I realised, after doing a bit of digging, that a strange kind of misinformation was leaking down into primary schools. Children were watching TikTok videos, playing multi-user games like Roblox, engaging with other types of social media like Reddit and – attracted and encouraged by the bright glitter and rainbow colours of the current LGBTQ+ movement – were now identifying as being “queer”. A word that seemed to mean everything and nothing. A word that my gay friends saw as an insult, but now appeared to be increasingly used by straight children to include themselves under the rainbow flag. The rainbow flag that is widely touted by supermarkets, banks, oat milk brands, and schools.
It would all be OK if it wasn’t causing mental health issues in children. My daughter would come home from school crying. Every lunchtime the girls would obsess about their genders – they said there were hundreds of genders. They got riled up about inequality. They told her that heterosexual people were evil. There was no logic or sense to it. I initially thought it was just a pocket of children, but it turns out it’s not uncommon now for young people to make statements that even my older friends who are LGB find baffling and offensive, for instance that men can magically become lesbians if they say so.

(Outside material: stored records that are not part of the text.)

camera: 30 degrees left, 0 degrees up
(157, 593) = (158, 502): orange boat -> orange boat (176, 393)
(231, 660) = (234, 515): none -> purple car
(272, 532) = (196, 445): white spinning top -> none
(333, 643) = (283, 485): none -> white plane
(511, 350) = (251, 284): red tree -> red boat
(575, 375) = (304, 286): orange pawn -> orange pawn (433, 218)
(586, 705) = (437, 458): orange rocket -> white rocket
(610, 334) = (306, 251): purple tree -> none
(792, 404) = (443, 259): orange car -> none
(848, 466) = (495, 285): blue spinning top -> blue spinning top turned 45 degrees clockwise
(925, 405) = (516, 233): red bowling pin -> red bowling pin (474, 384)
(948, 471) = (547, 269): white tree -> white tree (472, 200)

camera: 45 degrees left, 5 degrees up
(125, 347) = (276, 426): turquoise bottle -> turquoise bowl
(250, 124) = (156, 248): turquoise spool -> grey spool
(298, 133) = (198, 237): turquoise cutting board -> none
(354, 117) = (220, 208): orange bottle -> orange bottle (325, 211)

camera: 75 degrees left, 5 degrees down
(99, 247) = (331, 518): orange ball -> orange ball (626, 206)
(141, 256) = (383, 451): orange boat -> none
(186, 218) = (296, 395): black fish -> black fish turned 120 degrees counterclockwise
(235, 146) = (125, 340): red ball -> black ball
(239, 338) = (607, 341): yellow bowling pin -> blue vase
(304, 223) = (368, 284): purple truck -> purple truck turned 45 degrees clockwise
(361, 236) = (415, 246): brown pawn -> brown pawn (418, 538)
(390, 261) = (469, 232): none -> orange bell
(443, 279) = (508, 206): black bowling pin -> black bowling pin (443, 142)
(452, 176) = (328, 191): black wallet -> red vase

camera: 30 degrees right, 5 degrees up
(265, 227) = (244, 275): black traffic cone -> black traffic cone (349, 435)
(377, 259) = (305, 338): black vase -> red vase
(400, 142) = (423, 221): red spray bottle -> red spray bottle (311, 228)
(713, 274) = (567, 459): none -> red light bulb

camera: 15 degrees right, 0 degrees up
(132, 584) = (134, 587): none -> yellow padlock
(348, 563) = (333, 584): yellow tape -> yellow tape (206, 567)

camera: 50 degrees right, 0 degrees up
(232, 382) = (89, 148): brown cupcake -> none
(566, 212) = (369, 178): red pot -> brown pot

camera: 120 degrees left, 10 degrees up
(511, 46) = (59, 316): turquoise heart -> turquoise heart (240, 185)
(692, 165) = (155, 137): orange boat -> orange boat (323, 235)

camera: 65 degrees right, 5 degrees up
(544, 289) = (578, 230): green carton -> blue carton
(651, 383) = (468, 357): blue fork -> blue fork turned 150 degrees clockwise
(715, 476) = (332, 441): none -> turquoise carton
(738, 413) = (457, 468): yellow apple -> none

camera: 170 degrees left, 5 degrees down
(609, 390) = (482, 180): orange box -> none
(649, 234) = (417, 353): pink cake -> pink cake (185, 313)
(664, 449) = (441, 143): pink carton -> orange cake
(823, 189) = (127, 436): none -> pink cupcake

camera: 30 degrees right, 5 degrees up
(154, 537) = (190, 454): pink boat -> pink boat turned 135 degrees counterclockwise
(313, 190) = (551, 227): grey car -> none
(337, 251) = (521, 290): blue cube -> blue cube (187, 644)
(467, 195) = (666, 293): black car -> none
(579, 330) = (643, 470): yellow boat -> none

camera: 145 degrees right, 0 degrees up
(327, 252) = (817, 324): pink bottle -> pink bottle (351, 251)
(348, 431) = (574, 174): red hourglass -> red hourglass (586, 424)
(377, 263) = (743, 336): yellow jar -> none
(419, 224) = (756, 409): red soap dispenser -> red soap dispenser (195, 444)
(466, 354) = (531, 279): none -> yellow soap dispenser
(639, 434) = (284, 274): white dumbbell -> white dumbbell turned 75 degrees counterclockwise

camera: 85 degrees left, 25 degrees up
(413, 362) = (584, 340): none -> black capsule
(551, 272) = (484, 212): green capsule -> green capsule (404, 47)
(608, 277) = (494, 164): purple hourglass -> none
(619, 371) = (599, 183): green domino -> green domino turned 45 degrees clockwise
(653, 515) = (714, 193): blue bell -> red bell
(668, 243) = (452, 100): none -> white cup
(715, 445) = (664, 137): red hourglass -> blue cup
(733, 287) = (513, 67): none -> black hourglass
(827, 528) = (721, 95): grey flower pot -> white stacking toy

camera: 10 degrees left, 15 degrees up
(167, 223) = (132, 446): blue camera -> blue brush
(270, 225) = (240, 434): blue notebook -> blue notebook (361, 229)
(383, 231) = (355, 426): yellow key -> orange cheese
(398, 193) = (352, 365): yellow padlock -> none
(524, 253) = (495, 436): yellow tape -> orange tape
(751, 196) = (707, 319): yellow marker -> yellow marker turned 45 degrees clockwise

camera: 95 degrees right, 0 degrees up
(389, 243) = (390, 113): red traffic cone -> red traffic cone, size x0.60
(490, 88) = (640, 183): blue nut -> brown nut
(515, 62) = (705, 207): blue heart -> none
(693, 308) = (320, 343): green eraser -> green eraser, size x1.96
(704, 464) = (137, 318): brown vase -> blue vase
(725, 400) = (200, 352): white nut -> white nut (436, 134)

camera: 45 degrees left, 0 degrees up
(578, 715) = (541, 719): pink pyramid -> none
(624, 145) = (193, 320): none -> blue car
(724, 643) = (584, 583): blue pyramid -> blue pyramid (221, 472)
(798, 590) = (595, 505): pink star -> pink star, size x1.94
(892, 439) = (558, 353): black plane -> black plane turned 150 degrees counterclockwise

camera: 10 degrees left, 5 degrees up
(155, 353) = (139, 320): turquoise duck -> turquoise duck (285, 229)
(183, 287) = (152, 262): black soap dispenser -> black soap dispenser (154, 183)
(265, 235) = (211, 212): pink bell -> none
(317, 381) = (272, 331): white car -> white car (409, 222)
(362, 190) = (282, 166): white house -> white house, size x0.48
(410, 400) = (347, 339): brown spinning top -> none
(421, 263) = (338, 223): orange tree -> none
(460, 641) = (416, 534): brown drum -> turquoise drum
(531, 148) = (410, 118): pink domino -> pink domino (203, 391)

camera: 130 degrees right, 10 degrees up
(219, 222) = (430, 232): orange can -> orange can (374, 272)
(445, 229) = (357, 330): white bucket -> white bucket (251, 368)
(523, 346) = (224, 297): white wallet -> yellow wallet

At her current high school there are children who are now being called by new names, without their parents being told. She shows me videos the children share with each other where they say they have been born in the wrong body. At one point her old group of friends were getting excited about buying each other breast binders for Christmas and talking about what to say to a doctor in order to get prescribed puberty blockers. “Just say you are suicidal,” was the advice given.
I wonder where the adults are in all of this. At what point will those in charge and responsible for safeguarding step in, take a look at the social contagion and address what is happening with young people at a time when they should be focusing on their education and not misinformation. I also wonder what will happen to these confused children when they grow up if they do go along the medical path.
I suspect we will have a generation who turn to their parents and say “Why didn’t you protect me?”. And all we will be able to say is, “We were bullied and threatened into not being able to speak up”.